Richa got these “Brunel” frames for 25 pounds through Specsavers in the UK. They reminded him of a pair of glasses his friend used to own – notable because Richa always remembered his friend by his glasses, and because he was able to get the same look but at an affordable price.
This pair of two-tone frames feature a brown and honey combo that is mirrored at the temples: the temple tips end in the same honey colour as the front of the frames. The oval-shape of these glasses is ideal for narrower faces, and adds visual interest without being overwhelming. The plastic frames are finished off with Pentax lenses.
Zeke Goodwin is a trained chef who just made the move to Toronto to work in TV. What better way to mark the occasion than with a new pair of frames? These Japanese-inspired glasses are from popular discount retailer Optical Thirty 8. Made from wood and acetate, the frames are a slightly larger take on the classic square-shape, and fit perfectly on Zeke’s face. We love the contrast between the brown and black, and between the grain of the wood with the smooth finish of the acetate.
Zeke thought the wood felt “very Toronto” and would help give him a new, hip look in the city.
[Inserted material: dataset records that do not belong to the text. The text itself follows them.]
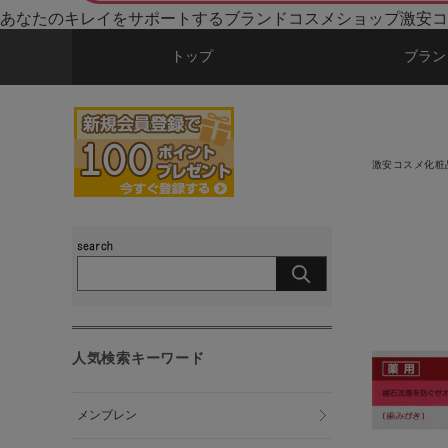
あなたのキレイをサポートするブランドコスメショップ激安コ
トップ
ブラン
激安コスメ化粧
人気検索キーワード
メンブレン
We think he’ll fit in just fine!
Ryan Guldemond is the lead singer and guitarist of Canadian indie rockers Mother Mother, and we spotted him in Toronto in these rock-and-roll worthy shades. Ryan picked up these aviator sunglasses at a London Drugs store, after leaving his usual pair of Maui Jim’s behind at the studio. Though he calls these his “no name glasses,” we’re digging the classic look of the metallic frame, while the double bridge and tortoiseshell tips add a little bit of edge. Paired with a leather bomber, it’s a cool and confident look whether you’re on – or off stage.
Kellee knows that sometimes, a simple design can go a long way. Take her glasses for example, which she bought during a trip to China (with lenses later filled in Turkey). Kellee gravitated toward the sleek black frames, classic shape, and the wood detail on the sides. Larger rectangular frames can run the risk of looking awkward or costume-y, but these ones flatter Kellee’s face shape well. The glasses project confidence and style, without going over the top.
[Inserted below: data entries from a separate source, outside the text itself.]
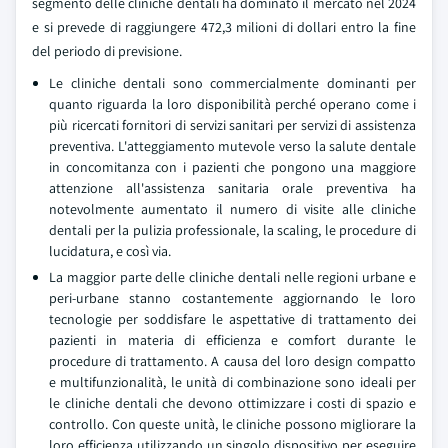
segmento delle cliniche dentali ha dominato il mercato nel 2024
e si prevede di raggiungere 472,3 milioni di dollari entro la fine
del periodo di previsione.
Le cliniche dentali sono commercialmente dominanti per
quanto riguarda la loro disponibilità perché operano come i
più ricercati fornitori di servizi sanitari per servizi di assistenza
preventiva. L'atteggiamento mutevole verso la salute dentale
in concomitanza con i pazienti che pongono una maggiore
attenzione all'assistenza sanitaria orale preventiva ha
notevolmente aumentato il numero di visite alle cliniche
dentali per la pulizia professionale, la scaling, le procedure di
lucidatura, e così via.
La maggior parte delle cliniche dentali nelle regioni urbane e
peri-urbane stanno costantemente aggiornando le loro
tecnologie per soddisfare le aspettative di trattamento dei
pazienti in materia di efficienza e comfort durante le
procedure di trattamento. A causa del loro design compatto
e multifunzionalità, le unità di combinazione sono ideali per
le cliniche dentali che devono ottimizzare i costi di spazio e
controllo. Con queste unità, le cliniche possono migliorare la
loro efficienza utilizzando un singolo dispositivo per eseguire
Rod Andrade is a local artist from Toronto, and we snapped him while he was selling some of his silk-screened wood pieces at the Queen West Art Crawl in Trinity Bellwoods Park. It’s clear that an artist needs an equally artistic pair of glasses, and these frames fit the bill. We love the bright red and orange tones, reminiscent of a lava lamp or abstract painting. The rectangular shape is a classic silhouette, but the metal accents on the temples add a modern, industrial twist. Between the bold colors and details, this is not an easy pair of glasses to pull off, but Rod does it effortlessly. Oh and that handkerchief scarf and the blue sneakers: a fashionable – and yes, artistic – touch.
The thing about glasses is they should be treated as an accessory, much like the way you switch out your watch or bracelet. Sure they’re worn for practical reasons, but that doesn’t mean that you can’t have a little bit of fun with your eyewear as well. Case in point: these oversized, square-shaped frames that Calvin found on eBay. We love the animal print design, high nose bridge and boxy shape. Calvin loved that they fit his face without overwhelming it. Either way, this is a pair of specs that can liven up any outfit, either as the starting point for a fashion-forward look, or as the perfect finishing touch!